Work instruction
Working from the data below, write out exactly the lines from its first through the line that contains "51: (160, 469, 1.27)", both ends included and pictures omitted.

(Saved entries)
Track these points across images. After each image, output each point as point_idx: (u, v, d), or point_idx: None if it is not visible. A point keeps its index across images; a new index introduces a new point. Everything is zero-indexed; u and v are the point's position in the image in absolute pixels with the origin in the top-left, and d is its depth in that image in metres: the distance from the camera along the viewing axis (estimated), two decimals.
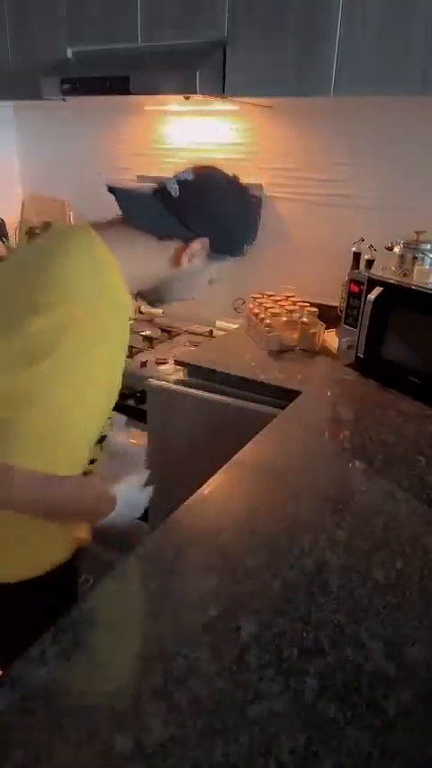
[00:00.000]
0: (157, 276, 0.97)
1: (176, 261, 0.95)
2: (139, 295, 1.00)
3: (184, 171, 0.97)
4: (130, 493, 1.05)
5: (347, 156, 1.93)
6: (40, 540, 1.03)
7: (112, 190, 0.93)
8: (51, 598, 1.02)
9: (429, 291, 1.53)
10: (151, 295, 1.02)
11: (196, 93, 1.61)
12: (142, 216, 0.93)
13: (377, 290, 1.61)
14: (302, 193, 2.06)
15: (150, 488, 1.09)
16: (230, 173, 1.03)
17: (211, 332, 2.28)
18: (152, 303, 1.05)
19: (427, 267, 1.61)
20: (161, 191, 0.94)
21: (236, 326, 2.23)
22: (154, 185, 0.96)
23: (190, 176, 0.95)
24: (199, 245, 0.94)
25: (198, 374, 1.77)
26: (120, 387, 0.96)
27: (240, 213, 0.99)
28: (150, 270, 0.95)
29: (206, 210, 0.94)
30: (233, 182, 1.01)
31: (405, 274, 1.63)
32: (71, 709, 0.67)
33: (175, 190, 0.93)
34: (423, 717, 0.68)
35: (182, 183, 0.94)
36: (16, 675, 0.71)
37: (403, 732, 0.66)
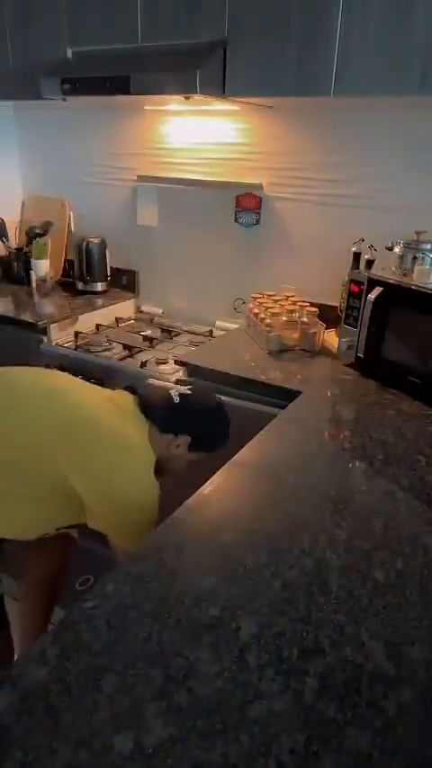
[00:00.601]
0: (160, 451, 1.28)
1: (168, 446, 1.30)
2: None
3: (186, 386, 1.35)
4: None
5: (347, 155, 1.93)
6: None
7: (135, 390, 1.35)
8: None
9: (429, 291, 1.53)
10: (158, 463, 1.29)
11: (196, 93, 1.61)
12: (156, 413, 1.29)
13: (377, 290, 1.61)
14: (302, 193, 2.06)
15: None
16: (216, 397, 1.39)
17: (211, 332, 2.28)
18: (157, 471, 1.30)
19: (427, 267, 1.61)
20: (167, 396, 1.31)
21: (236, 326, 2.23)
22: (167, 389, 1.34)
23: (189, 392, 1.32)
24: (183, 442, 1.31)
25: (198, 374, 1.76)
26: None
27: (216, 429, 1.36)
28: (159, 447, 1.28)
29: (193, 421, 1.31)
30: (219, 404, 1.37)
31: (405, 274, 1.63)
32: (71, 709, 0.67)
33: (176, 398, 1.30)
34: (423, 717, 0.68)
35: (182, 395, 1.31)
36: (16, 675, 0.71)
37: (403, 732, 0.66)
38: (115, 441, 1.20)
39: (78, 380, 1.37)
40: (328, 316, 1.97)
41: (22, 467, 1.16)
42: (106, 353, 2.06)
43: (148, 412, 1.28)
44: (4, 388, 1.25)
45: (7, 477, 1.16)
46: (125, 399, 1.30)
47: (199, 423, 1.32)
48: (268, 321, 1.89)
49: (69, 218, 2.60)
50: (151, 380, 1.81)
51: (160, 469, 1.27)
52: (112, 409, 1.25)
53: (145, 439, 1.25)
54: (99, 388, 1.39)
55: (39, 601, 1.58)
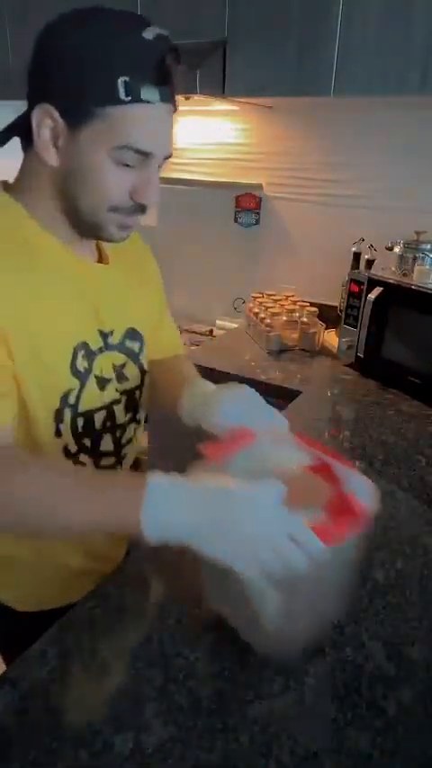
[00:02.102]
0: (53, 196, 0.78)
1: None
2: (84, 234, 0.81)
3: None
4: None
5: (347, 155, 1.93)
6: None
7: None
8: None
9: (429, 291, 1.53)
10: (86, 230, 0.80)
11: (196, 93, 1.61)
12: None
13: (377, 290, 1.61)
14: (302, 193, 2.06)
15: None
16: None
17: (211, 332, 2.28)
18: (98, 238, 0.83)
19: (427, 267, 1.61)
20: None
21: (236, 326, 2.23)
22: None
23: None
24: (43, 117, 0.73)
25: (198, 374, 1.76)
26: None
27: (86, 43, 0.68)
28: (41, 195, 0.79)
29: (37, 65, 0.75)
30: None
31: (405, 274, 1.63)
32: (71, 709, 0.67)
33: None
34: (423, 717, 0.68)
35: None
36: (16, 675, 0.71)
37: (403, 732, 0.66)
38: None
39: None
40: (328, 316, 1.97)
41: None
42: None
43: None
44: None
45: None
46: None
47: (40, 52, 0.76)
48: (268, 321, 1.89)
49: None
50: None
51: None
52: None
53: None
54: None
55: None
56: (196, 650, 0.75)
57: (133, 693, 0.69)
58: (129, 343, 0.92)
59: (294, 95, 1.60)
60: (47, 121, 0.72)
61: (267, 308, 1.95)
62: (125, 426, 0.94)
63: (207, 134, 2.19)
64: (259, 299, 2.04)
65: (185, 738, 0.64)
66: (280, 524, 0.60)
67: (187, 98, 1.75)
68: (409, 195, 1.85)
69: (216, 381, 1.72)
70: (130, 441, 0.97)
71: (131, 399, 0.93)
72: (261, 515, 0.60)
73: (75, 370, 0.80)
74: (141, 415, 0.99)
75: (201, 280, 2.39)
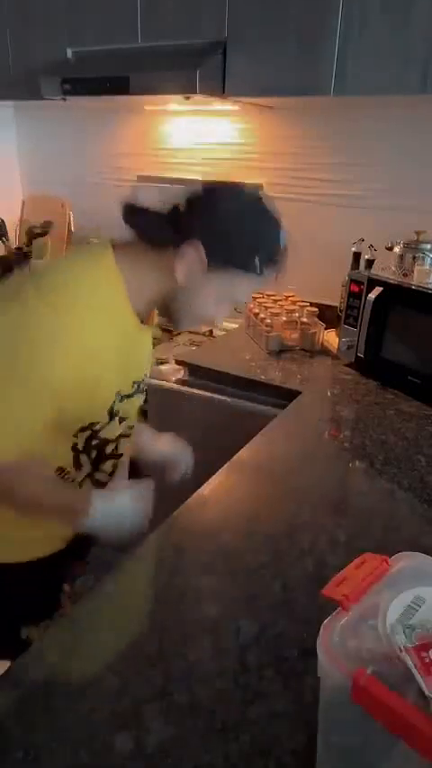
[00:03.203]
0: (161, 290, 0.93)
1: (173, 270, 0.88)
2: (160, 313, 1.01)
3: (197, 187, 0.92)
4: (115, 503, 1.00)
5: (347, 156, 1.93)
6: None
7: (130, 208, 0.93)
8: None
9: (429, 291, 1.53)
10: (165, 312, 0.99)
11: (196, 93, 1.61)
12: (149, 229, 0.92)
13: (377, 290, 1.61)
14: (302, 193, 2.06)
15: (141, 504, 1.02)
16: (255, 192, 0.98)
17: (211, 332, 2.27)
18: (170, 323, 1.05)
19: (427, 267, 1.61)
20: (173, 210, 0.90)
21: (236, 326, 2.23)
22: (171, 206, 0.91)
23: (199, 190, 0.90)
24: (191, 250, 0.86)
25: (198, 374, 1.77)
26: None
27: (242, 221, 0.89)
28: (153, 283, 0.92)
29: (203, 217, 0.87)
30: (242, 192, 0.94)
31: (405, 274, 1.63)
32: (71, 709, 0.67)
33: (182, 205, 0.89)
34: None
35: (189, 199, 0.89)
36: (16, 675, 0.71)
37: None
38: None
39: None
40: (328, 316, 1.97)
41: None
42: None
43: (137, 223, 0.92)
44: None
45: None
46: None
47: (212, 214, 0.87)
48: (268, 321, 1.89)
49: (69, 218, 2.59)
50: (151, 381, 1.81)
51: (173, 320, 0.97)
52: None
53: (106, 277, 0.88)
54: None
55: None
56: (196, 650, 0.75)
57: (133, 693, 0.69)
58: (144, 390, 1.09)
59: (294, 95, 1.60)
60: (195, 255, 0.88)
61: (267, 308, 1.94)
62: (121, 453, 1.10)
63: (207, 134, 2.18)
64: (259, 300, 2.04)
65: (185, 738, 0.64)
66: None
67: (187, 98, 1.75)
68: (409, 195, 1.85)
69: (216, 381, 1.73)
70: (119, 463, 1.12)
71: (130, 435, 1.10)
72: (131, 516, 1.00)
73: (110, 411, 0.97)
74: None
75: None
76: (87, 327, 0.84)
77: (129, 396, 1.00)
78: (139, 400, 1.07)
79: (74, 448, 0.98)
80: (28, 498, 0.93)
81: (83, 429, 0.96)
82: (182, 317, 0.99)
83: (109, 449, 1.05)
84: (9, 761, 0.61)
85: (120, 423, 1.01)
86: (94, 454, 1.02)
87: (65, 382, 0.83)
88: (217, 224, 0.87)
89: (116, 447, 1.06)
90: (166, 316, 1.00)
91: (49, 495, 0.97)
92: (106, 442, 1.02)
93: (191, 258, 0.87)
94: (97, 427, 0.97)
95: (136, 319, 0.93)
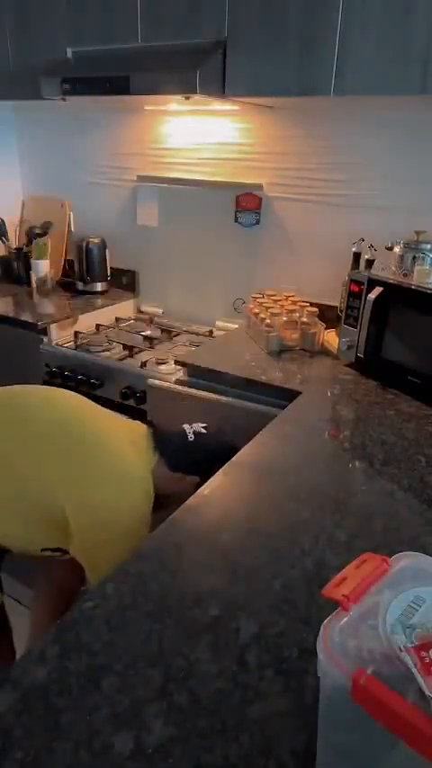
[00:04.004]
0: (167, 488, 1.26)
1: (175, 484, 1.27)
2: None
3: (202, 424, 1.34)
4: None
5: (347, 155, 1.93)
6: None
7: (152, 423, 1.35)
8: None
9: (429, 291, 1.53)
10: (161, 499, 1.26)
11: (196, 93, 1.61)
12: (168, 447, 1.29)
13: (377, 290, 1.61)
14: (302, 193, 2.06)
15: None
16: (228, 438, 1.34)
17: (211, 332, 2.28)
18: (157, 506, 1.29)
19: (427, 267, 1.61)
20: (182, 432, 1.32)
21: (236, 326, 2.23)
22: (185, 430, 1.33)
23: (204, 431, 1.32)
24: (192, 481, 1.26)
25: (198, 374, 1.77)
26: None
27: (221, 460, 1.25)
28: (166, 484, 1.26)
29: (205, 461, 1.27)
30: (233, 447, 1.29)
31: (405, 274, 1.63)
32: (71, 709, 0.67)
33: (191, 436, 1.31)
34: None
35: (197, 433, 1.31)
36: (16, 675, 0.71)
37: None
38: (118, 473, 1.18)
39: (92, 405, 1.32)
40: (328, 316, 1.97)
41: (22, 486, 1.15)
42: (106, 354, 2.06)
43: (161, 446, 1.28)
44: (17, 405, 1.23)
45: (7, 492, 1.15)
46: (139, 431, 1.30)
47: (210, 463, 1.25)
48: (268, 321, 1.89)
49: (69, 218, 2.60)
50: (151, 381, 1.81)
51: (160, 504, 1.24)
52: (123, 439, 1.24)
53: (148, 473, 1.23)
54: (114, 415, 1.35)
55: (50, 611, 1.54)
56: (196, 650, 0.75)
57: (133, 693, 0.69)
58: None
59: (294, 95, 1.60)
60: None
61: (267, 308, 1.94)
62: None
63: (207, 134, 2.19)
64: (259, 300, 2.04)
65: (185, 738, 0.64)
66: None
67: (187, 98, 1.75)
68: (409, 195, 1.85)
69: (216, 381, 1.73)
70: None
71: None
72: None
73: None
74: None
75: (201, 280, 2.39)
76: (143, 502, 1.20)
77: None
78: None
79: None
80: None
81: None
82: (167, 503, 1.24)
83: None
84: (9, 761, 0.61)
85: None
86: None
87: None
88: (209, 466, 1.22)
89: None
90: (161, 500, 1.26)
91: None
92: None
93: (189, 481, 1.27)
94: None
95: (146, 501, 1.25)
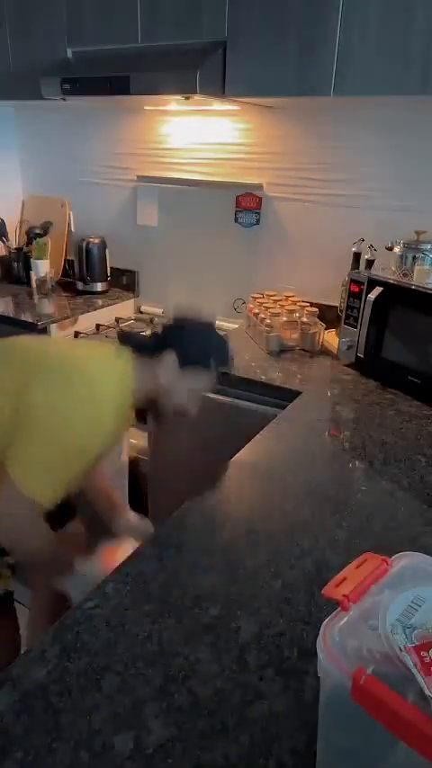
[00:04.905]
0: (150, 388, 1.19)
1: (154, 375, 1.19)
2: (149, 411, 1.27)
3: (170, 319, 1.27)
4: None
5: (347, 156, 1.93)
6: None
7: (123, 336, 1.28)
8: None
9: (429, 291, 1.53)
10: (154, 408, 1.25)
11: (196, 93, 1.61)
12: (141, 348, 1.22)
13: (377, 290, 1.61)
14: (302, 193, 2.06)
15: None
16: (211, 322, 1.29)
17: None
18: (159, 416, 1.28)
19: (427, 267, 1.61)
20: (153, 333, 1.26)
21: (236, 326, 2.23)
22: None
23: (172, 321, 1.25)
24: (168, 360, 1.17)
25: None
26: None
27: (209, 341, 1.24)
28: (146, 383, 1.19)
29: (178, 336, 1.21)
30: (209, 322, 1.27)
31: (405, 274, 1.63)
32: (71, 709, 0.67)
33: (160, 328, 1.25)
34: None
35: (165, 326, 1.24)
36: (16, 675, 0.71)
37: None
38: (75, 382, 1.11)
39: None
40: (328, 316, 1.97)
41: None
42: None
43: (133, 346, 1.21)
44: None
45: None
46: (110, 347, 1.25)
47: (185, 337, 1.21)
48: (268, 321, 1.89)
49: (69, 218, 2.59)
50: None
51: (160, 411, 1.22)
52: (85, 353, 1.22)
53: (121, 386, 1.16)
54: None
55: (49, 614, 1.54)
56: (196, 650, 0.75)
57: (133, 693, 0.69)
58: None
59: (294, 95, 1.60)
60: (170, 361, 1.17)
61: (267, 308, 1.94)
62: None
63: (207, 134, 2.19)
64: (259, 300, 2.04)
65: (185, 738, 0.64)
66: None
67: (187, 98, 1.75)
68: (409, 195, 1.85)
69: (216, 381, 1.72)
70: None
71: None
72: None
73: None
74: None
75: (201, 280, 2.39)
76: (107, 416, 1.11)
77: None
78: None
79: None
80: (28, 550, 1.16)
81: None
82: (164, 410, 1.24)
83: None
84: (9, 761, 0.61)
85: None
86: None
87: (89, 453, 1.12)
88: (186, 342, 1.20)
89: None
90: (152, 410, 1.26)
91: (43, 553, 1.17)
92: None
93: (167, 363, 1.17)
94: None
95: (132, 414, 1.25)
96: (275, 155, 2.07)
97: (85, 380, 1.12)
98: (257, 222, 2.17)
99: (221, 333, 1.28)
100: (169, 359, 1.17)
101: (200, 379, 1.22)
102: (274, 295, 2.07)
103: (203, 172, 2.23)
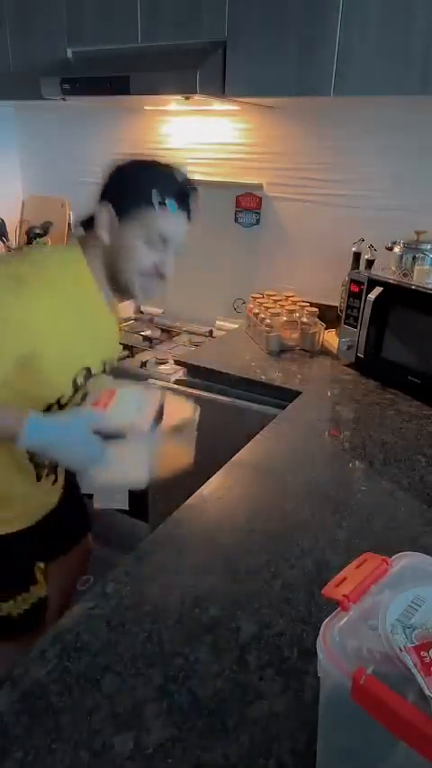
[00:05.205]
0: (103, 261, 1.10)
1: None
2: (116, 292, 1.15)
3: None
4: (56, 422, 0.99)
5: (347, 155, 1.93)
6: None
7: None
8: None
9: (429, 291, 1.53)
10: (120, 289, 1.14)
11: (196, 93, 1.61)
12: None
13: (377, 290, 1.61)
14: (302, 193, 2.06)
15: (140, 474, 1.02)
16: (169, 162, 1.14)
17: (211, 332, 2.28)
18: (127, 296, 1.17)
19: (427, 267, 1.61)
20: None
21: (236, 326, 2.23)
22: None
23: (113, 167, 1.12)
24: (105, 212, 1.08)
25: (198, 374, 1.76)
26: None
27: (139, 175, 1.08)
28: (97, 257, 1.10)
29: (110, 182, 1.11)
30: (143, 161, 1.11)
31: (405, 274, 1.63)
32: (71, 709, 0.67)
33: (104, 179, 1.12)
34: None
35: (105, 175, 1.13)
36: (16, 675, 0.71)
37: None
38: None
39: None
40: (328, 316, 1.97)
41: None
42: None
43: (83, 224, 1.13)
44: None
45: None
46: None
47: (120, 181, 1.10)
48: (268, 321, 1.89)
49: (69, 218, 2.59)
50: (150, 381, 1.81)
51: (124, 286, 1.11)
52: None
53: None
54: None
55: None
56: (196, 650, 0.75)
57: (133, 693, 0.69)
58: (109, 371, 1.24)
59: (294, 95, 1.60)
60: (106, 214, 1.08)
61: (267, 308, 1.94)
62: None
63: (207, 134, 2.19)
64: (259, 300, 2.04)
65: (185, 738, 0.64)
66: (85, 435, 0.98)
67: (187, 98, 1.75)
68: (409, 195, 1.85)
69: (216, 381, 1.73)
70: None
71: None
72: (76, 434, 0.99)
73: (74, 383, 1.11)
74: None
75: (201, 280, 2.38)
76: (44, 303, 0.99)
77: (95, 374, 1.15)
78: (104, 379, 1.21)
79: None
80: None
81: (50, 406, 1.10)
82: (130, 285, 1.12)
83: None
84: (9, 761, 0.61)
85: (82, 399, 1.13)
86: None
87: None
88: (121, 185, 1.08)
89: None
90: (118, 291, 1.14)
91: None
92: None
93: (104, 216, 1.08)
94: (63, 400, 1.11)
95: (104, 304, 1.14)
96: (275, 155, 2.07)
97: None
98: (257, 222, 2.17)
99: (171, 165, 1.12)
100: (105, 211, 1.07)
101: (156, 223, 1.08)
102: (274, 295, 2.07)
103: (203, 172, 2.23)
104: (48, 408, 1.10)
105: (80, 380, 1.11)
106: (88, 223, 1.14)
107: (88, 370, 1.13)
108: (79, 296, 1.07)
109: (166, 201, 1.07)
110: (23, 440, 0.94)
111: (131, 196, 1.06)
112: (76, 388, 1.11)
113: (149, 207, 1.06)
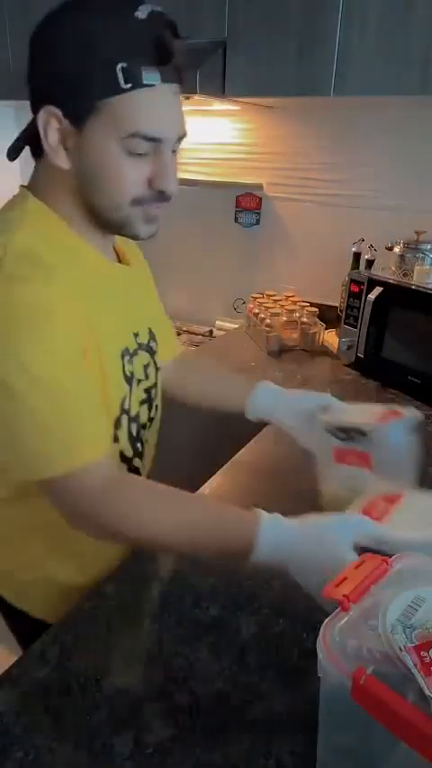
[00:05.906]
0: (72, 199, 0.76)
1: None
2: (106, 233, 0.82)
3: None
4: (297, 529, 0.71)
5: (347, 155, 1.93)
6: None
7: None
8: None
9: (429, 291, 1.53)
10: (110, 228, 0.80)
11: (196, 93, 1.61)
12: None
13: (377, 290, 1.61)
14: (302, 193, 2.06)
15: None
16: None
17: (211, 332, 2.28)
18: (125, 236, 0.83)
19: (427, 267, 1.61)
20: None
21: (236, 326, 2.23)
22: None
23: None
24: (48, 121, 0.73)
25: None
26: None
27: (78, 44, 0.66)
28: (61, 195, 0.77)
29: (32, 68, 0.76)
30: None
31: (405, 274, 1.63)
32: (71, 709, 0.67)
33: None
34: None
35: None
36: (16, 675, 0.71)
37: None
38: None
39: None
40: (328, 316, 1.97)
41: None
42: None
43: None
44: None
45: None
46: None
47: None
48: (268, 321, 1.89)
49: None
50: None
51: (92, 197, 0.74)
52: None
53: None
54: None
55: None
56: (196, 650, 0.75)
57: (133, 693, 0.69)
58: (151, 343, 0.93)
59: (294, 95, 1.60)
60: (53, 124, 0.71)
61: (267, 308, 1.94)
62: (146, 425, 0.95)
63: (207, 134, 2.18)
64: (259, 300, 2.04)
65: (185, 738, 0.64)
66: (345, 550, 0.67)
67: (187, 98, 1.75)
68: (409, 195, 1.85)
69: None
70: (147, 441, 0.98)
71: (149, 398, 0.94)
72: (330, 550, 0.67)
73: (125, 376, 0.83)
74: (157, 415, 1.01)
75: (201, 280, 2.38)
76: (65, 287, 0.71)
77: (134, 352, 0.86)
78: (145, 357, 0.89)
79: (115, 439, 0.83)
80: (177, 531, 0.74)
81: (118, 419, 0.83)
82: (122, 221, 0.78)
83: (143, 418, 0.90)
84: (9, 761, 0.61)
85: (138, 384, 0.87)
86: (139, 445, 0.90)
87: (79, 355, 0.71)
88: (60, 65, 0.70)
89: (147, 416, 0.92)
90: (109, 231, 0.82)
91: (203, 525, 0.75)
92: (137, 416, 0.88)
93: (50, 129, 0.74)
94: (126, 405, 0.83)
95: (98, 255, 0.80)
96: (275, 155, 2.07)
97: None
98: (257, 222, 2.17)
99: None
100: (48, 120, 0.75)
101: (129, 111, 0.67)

Exercise solution
Track these points across images. After each image, output each point as point_idx: (u, v, d), or point_idx: None if it is not visible. A point keeps its index across images; a new index introduces a new point. Everything is zero-indexed; u and v are the point's position in the image in absolute pixels with the origin in the top-left, and d is its depth in that image in metres: the distance from the camera along the viewing axis (estimated), two decimals.
[00:00.000]
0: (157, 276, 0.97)
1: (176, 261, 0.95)
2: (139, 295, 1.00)
3: (184, 171, 0.97)
4: (130, 493, 1.05)
5: (347, 156, 1.93)
6: (40, 540, 1.03)
7: (112, 190, 0.93)
8: (51, 598, 1.02)
9: (429, 291, 1.53)
10: (151, 295, 1.02)
11: (196, 93, 1.61)
12: (142, 216, 0.93)
13: (377, 290, 1.61)
14: (302, 193, 2.06)
15: (150, 488, 1.09)
16: (230, 173, 1.03)
17: (211, 332, 2.28)
18: (152, 303, 1.05)
19: (427, 267, 1.61)
20: (161, 191, 0.94)
21: (236, 326, 2.23)
22: (154, 185, 0.96)
23: (190, 176, 0.95)
24: (199, 245, 0.94)
25: (198, 374, 1.77)
26: (120, 387, 0.96)
27: (240, 213, 0.99)
28: (150, 270, 0.95)
29: (206, 210, 0.94)
30: (233, 182, 1.01)
31: (405, 274, 1.63)
32: (71, 709, 0.67)
33: (175, 190, 0.93)
34: (423, 717, 0.68)
35: (182, 183, 0.94)
36: (16, 675, 0.71)
37: (403, 732, 0.66)
[00:00.601]
0: (160, 451, 1.28)
1: (168, 446, 1.30)
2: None
3: (186, 386, 1.35)
4: None
5: (347, 155, 1.93)
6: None
7: (135, 390, 1.35)
8: None
9: (429, 291, 1.53)
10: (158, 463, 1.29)
11: (196, 93, 1.61)
12: (156, 413, 1.29)
13: (377, 290, 1.61)
14: (302, 193, 2.06)
15: None
16: (216, 397, 1.39)
17: (211, 332, 2.28)
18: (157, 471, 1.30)
19: (427, 267, 1.61)
20: (167, 396, 1.31)
21: (236, 326, 2.23)
22: (167, 389, 1.34)
23: (189, 392, 1.32)
24: (183, 442, 1.31)
25: (198, 374, 1.76)
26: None
27: (216, 429, 1.36)
28: (159, 447, 1.28)
29: (193, 421, 1.31)
30: (219, 404, 1.37)
31: (405, 274, 1.63)
32: (71, 709, 0.67)
33: (176, 398, 1.30)
34: (423, 717, 0.68)
35: (182, 395, 1.31)
36: (16, 675, 0.71)
37: (403, 732, 0.66)
38: (115, 441, 1.20)
39: (78, 380, 1.37)
40: (328, 316, 1.97)
41: (22, 467, 1.16)
42: (106, 353, 2.06)
43: (148, 412, 1.28)
44: (4, 388, 1.25)
45: (7, 477, 1.16)
46: (125, 399, 1.30)
47: (199, 423, 1.32)
48: (268, 321, 1.89)
49: (69, 218, 2.60)
50: (151, 380, 1.81)
51: (160, 469, 1.27)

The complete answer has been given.